◆ Your task ◆
Give only a number in reply. It should be how many lines in the records contain the string "middle".

------

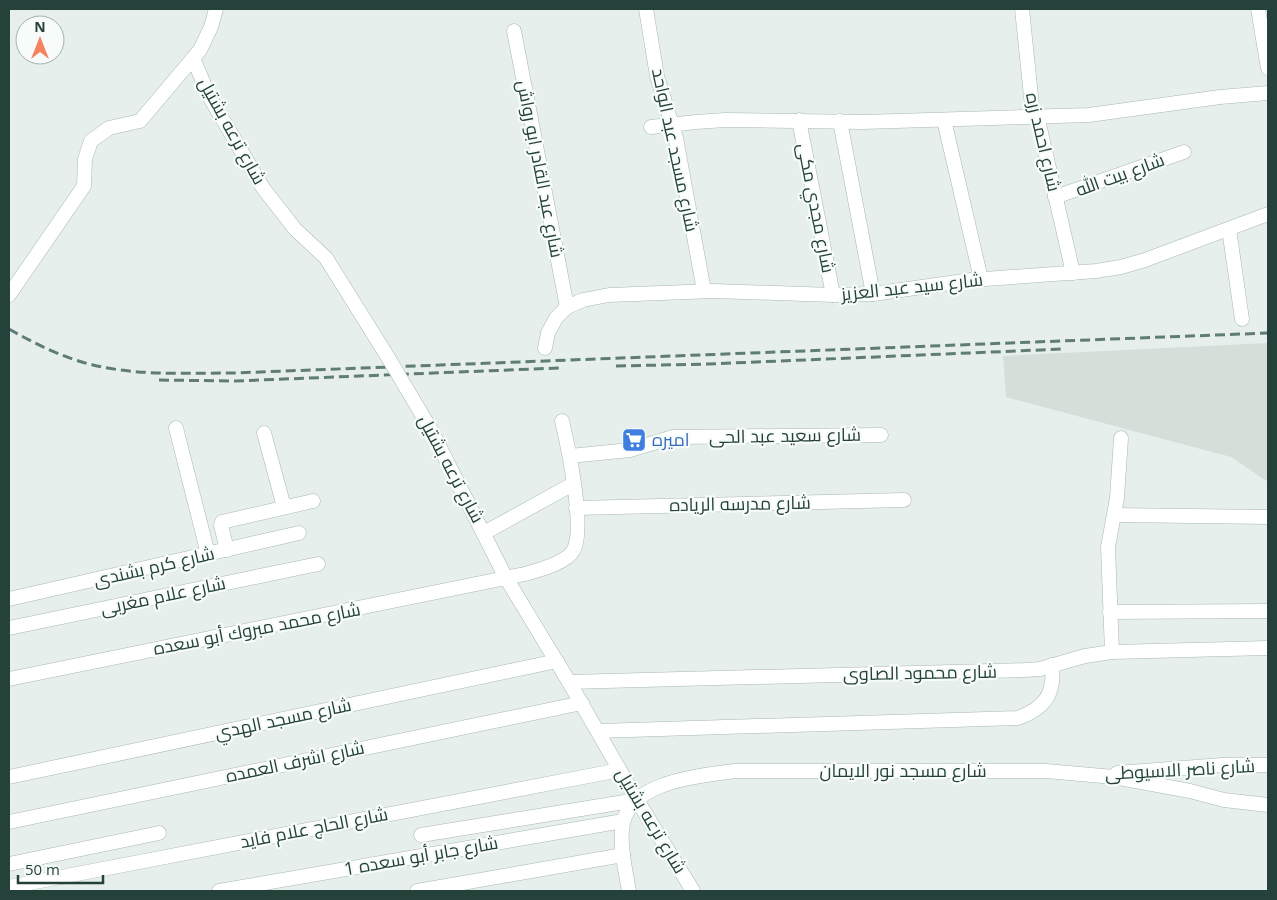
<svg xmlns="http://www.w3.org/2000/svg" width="1277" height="900" viewBox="0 0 1277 900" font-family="'Open Sans',Cairo,sans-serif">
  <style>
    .built { fill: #d4dfda }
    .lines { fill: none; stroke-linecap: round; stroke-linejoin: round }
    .street-casing { stroke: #a8b8b2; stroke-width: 15 }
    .street { stroke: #fff; stroke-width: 14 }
    .rail { stroke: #5f7d75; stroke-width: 3; stroke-dasharray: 10 5; stroke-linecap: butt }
    .street-bridge-casing { stroke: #a8b8b2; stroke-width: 15; stroke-linecap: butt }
    .street-bridge { stroke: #fff; stroke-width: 14 }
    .labels { text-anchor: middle; stroke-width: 4.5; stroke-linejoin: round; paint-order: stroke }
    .street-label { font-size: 18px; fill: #24423a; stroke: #f7fbf9 }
    .shop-label { font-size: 18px; fill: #366cbe; stroke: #f7fbf9; text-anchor: start }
  </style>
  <rect width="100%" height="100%" fill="#e6efeb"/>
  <!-- built -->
  <path class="built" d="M1268,343v139l-37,-25 -225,-60 -3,-41z"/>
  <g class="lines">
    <defs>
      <g id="street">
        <path d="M646,9l11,67 19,62 28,153"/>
        <path d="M1022,9l10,97 7,18 34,149"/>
        <path d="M1258,9l10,59"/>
        <path d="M514,31l53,276"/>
        <path d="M193,58l16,38 54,92 32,41 31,29 63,101"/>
        <path d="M799,120l34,175"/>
        <path d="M944,120l37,159"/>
        <path d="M840,121l33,173"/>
        <path d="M651,127l45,-5 29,-2 138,2 226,-7 131,-18 48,-4"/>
        <path d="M1055,197l129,-45"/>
        <path d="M1229,229l13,90"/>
        <path d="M9,295l75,-109 1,-27 6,-18 18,-13 31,-7 60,-71 11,-23 5,-18"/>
        <path d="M545,348l3,-15 8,-15 11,-11 16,-7 26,-5 105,-4 119,4 40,-1 98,-14 125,-9 25,-4 24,-7 123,-46"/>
        <path d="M176,428l32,126"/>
        <path d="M430,428l76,150 63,104 68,118 56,91"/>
        <path d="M264,433l20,74"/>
        <path d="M570,456l60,-6 43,-13 208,-2"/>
        <path d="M576,508l328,-8"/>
        <path d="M1115,515l153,2"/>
        <path d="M484,533l89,-49"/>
        <path d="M227,550l-6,-25 1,-3 91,-21"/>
        <path d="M9,599l290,-66"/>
        <path d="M1110,612l158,-1"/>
        <path d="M9,628l309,-64"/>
        <path d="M1112,652l-4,-105 9,-49 4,-60"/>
        <path d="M9,679l516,-105c14,-4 41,-11 48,-23 13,-20 -5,-105 -11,-130"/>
        <path d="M569,682l455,-12 16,-1 45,-13 27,-4 156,-4"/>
        <path d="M598,731l420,-13c27,-10 37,-24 34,-53"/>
        <path d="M1117,773l105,-8h46"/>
        <path d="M9,777l548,-116"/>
        <path d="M9,822l573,-119"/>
        <path d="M421,835l216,-35"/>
        <path d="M9,864l150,-31"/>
        <path d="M9,887l611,-117"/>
        <path d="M219,891l404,-70"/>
        <path d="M417,891l206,-36"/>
        <path d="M629,891c-3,-19 -9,-41 -7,-61 3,-49 77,-54 113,-59h311l68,6 76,14 34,9 44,5"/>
      </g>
    </defs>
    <!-- street casing -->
    <use href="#street" class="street-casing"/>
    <!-- street -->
    <use href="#street" class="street"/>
    <!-- rail -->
    <g class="rail">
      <path d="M9,329c26,15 55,29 84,36 46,11 95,8 141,8l1034,-40"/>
      <path d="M616,366l93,-2 354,-15"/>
      <path d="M159,380l76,1 324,-13"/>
    </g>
    <defs>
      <path id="street-bridge" d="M389,359l41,69"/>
    </defs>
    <!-- street-bridge casing -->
    <use href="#street-bridge" class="street-bridge-casing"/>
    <!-- street-bridge -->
    <use href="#street-bridge" class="street-bridge"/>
  </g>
  <!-- icons -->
  <defs>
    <symbol id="supermarket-square" viewBox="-11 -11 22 22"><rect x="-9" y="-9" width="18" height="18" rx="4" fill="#3f7fe0" stroke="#f7fbf9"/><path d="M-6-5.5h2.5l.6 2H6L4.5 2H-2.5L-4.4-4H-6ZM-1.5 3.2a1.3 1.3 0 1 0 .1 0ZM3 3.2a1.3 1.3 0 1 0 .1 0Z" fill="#fff"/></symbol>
  </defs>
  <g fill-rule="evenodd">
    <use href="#supermarket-square" x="620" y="426" width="28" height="28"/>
  </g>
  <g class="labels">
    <!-- street labels -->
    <g class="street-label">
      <text transform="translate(232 131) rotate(61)" y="6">شارع ترعه بشتيل</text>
      <text transform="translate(1043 142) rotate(77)" y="6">شارع احمد زره</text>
      <text transform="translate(675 150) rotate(78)" y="6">شارع مسجد عبد الواحد</text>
      <text transform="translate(540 169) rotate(79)" y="6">شارع عبد القادر ابو رواش</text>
      <text transform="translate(1120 175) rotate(-20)" y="6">شارع بيت الله</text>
      <text transform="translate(816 208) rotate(79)" y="6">شارع مجدي مكى</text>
      <text transform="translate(912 287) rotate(-6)" y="6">شارع سيد عبد العزيز</text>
      <text transform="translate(785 436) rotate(-1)" y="6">شارع سعيد عبد الحى</text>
      <text transform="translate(451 469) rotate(62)" y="6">شارع ترعه بشتيل</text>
      <text transform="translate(740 504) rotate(-1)" y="6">شارع مدرسه الرياده</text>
      <text transform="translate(154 567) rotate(-13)" y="6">شارع كرم بشندى</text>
      <text transform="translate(163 596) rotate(-12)" y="6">شارع علام مغربى</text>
      <text transform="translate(257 629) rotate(-11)" y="6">شارع محمد مبروك أبو سعده</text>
      <text transform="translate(920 673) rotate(-1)" y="6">شارع محمود الصاوى</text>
      <text transform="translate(283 719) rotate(-12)" y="6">شارع مسجد الهدي</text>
      <text transform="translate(295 762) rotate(-12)" y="6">شارع اشرف العمده</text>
      <text transform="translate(1180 770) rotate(-3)" y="6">شارع ناصر الاسيوطى</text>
      <text x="903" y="777">شارع مسجد نور الايمان</text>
      <text transform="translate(651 821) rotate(59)" y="6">شارع ترعه بشتيل</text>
      <text transform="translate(314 828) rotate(-11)" y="6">شارع الحاج علام فايد</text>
      <text transform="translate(421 856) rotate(-10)" y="6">شارع جابر أبو سعده 1</text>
    </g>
    <!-- shop labels -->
    <g class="shop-label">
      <text x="652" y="446">اميره</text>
    </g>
  </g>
  <!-- border -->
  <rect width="1277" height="900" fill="none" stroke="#24423a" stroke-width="20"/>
  <!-- north arrow -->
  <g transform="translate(40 40)"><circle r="24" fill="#f7fbf9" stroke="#a3b1ad"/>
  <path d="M0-4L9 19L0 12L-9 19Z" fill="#f4845f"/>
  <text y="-8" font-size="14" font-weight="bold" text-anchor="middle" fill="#24423a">N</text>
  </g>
  <!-- scale -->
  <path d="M18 875v8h85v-8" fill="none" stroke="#24423a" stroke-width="2.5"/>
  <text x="25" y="875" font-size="15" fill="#24423a" stroke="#f7fbf9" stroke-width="4" paint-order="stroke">50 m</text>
</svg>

------

◆ Task response ◆
2